Neither of these 3 exists in LINCS. However there are drugs in LINCS that are very similar, even though they don't match directly. I added a notebook to analyze these things more efficiently in #73.
Example for Quisinostat:
left is the Trapnell drug, right is LINCS. Tanimoto similarity is 1.0, but it's not the same molecule.
Ideally we'd leave out drugs in Trapnell that are very distant from the other Trapnell drugs. That'd should result in the pretrained score being much better than the non-pretrained score
@siboehm I was thinking about creating a notebook, that introduces the corresponding split to the trapnell datasets. What do you think? I can then also investigate on the comment I made in #73
Also, I like the above description! For 2., this seems quite involved. One option would be to leave out all drugs that we use for ood and the have only two lincs models in total, not two per ood drug.

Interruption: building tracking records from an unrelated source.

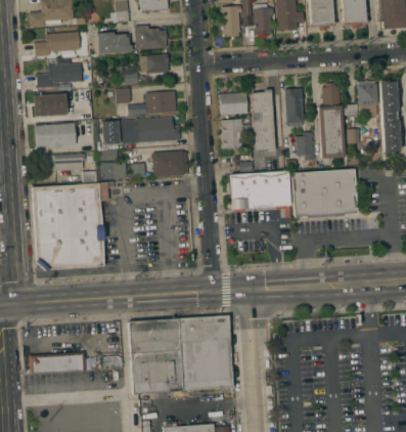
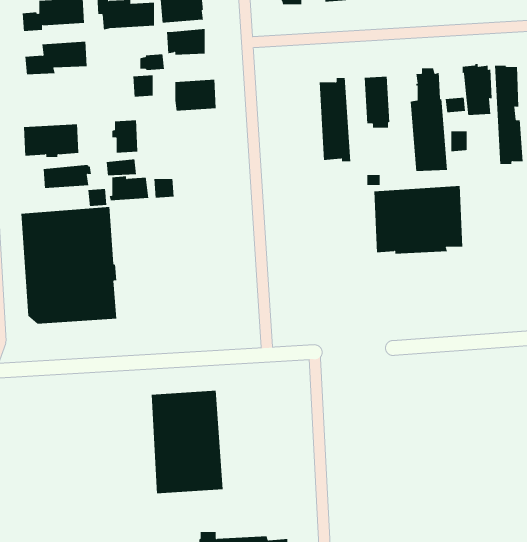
building: [220,92,249,115] -> none
building: [34,93,66,116] -> none
building: [122,117,181,143] -> none
building: [222,118,244,148] -> none
building: [296,132,315,160] -> none
building: [152,150,189,177] -> none
building: [229,171,291,217] -> none
building: [177,314,232,390] -> none
building: [26,351,86,374] -> none

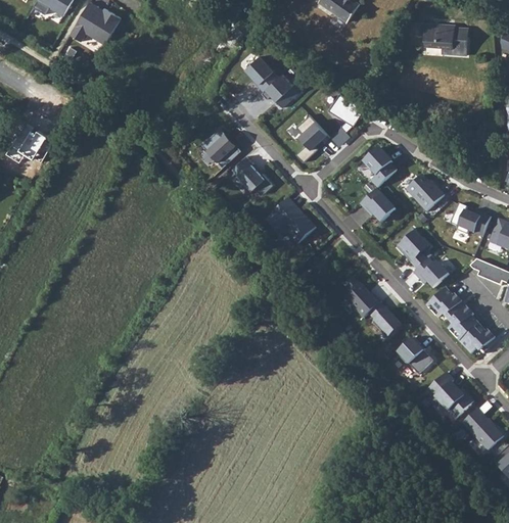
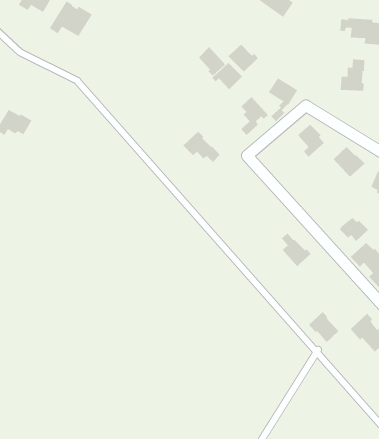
building: none -> [228,44,259,73]
building: none -> [340,58,365,92]
building: [202,128,241,167] -> none
building: [360,188,396,222] -> none
building: [265,200,316,243] -> none
building: [397,227,431,268] -> none
building: [368,301,402,337] -> none
building: [397,336,433,374] -> [308,311,339,343]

Yes I agree. I think overall there is no need to have super many splits as we can integrate multiple experiments into a single split (for example instead of having 3 splits, where each split has one drug left out it wouldn't make a large difference to have a single split that leaves out all 3 drugs and we'd save time).
We have everything we need for performing this experiment once #81 is merged, Leon will write the YAML
Closing, not relevant anymore.
Summary
Test how much pretraining on LINCS helps with improving OOD drug prediction on Trapnell.
Why is this interesting?
Would allow accurate predictions of single-cell response to unseen drugs, without spending more money on the datasets.
Implementation (precise)
Ideal outcome
The pretrained models perform better than the non-pretrained model. The model that has seen the hold-out drugs on LINCS performs better than the pre-trained model that hasn't seen the drugs before.